Statistics for Economists and Intelligent Data Analysts


Designed by Professor Sasha Shapoval
University of Lodz
Previous: Goodness-of-the-fit Bootstrap Next: Estimates

Bootstrap (pulling up the hair)

Generation of random numbers with given distribution

Some theory

$\newcommand{\Prob}[1]{\mathsf{P}\{#1\}}$

  • $X$ is a random variable with the cumulative distribution function $F(x)$: $$ F(x) = \Prob{X \le x} $$
    Theorem
    If $F$ is continuous function then the random variable $F(X)$ is uniformly distributed on $[0,1]$
    Proof:
$$ T = F(X), \quad \Prob{T \le t} = \Prob{F^{-1}(T) \le F^{-1}(t)} = \Prob{X \le F^{-1}(t)} = F(F^{-1}(t)) = t $$
  • Question:
    Where is the continuity used?
  • * We solved the equation $F(x) = t$ for any $t \in [0, 1]$

    $\newcommand{\rv}[1]{\mathbf{#1}}$

    Corollary
    Let $\rv{R}_n - (\rv{r}_1, \ldots, \rv{r}_n)$ be the vector of independent random variables that are uniformly distributed over $[0, 1]$. Let also $F(x)$ be a continuous function, and there is a vector $\rv{Z}_n = (\rv{z}_1,\ldots,\rv{z}_n)$ such that $$ \rv{r}_i = F(\rv{z}_i). $$ Then each component of the vector $\rv{Z} = (\rv{z}_1,\ldots,\rv{z}_n)$ is distributed with the cumulative distribution function $F$.

    Classical distributions

    Example
    $$ F(x) = 1-e^{-ax}, \quad \rv{Z}_n = -\frac{1}{a}\log(1-\rv{R}_n) $$

    With classical distributions, you can use standard library functions as in the following example with the exponential distribution. Populate your cell with the following code

    import numpy as np
    from scipy.stats import expon #import exponential distribution
    import matplotlib.pyplot as plt
    fig, ax = plt.subplots(1, 1)
    #<name>.ppf(alpha) returns alpha-quantile
    x = np.linspace(expon.ppf(0.01), expon.ppf(0.99), 100)
    #<name>.pdf(x) returns the value of the probability distribution function
    ax.plot(x, expon.pdf(x), lw=5, alpha=0.6, label='exponential pdf') #graph of pdf
    ax.plot(x, expon.cdf(x), lw=5, alpha=0.6, label='exponential cdf') #graph of ddf
    ax.set_xlabel('values of random variable')
    ax.set_ylabel('pdf / cdf')
    ax.legend()
    plt.show()

● Exercise brief: Reproduce the part of the page on generating random numbers with a given distribution from "import numpy as" to "ax = plt.subplots(1, 1)", with every character unchanged.

● Available data:

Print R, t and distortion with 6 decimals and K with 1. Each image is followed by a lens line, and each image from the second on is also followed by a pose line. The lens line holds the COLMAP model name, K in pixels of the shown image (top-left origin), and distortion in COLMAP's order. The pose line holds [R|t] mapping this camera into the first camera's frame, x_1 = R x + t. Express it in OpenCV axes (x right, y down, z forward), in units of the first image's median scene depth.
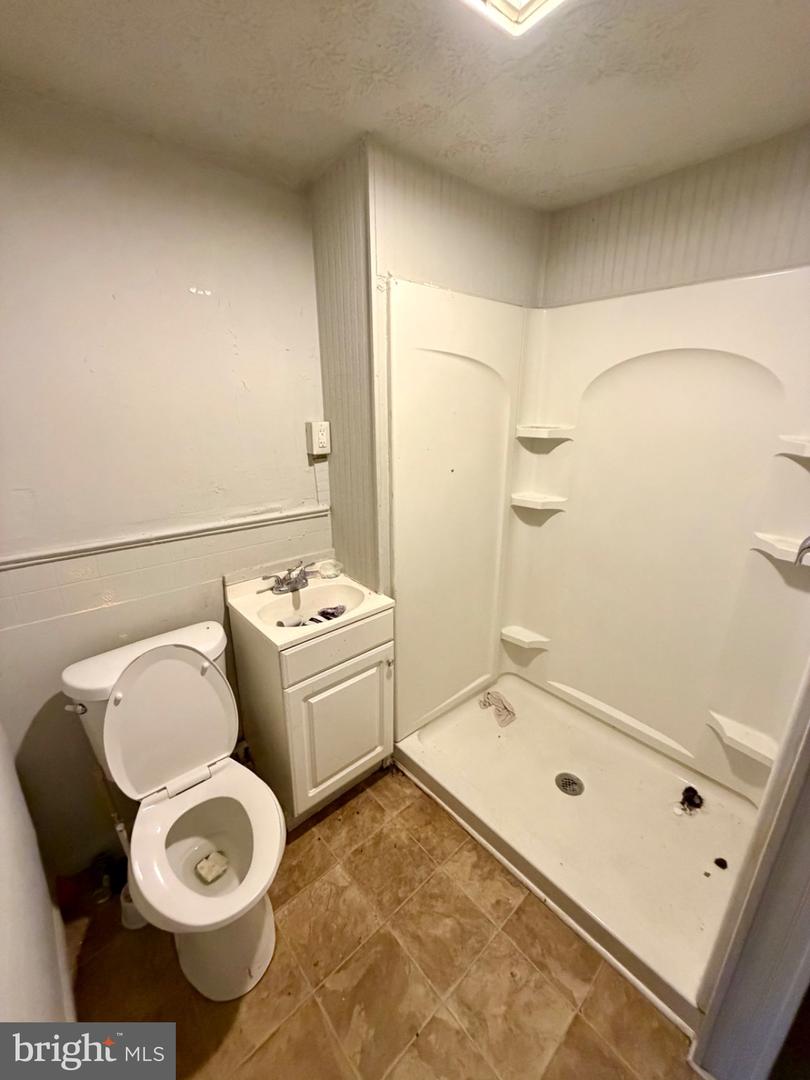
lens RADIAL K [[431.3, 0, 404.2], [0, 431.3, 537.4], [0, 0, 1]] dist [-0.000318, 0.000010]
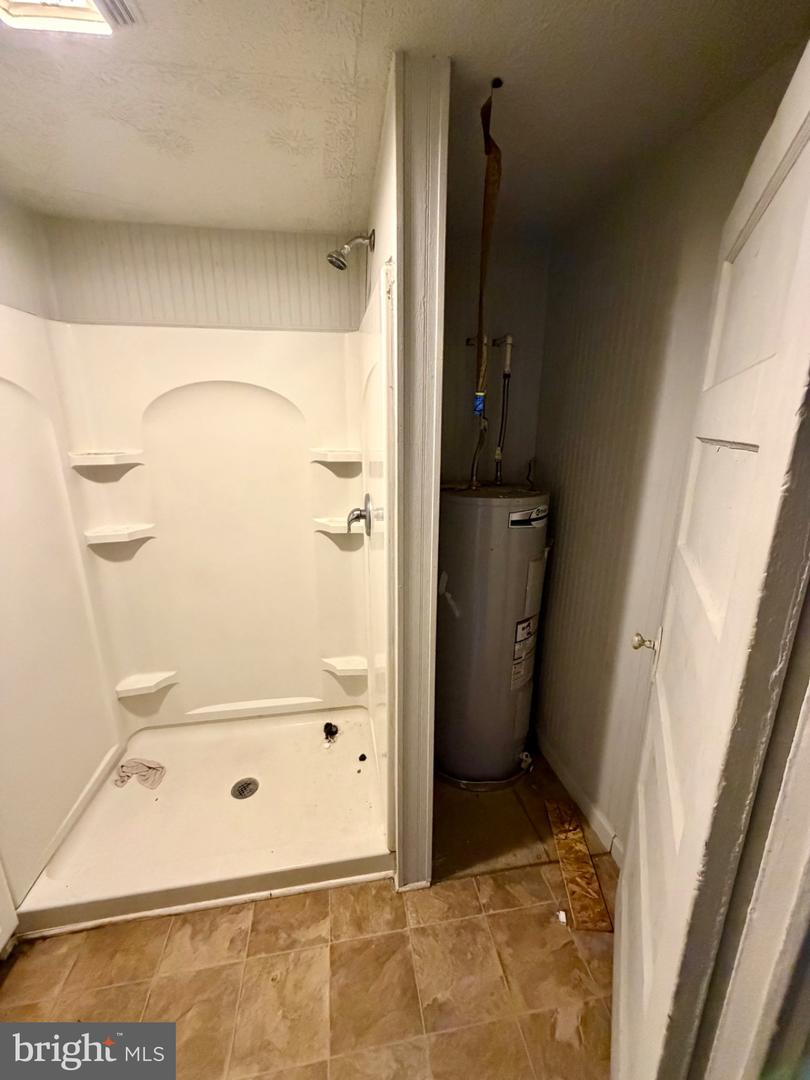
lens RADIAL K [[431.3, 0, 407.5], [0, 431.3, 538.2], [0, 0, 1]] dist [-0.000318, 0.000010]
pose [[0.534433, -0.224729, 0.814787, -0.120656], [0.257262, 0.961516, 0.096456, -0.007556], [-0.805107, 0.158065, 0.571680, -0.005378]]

● Task solution:
import numpy as np
    from scipy.stats import expon #import exponential distribution
    import matplotlib.pyplot as plt
    fig, ax = plt.subplots(1, 1)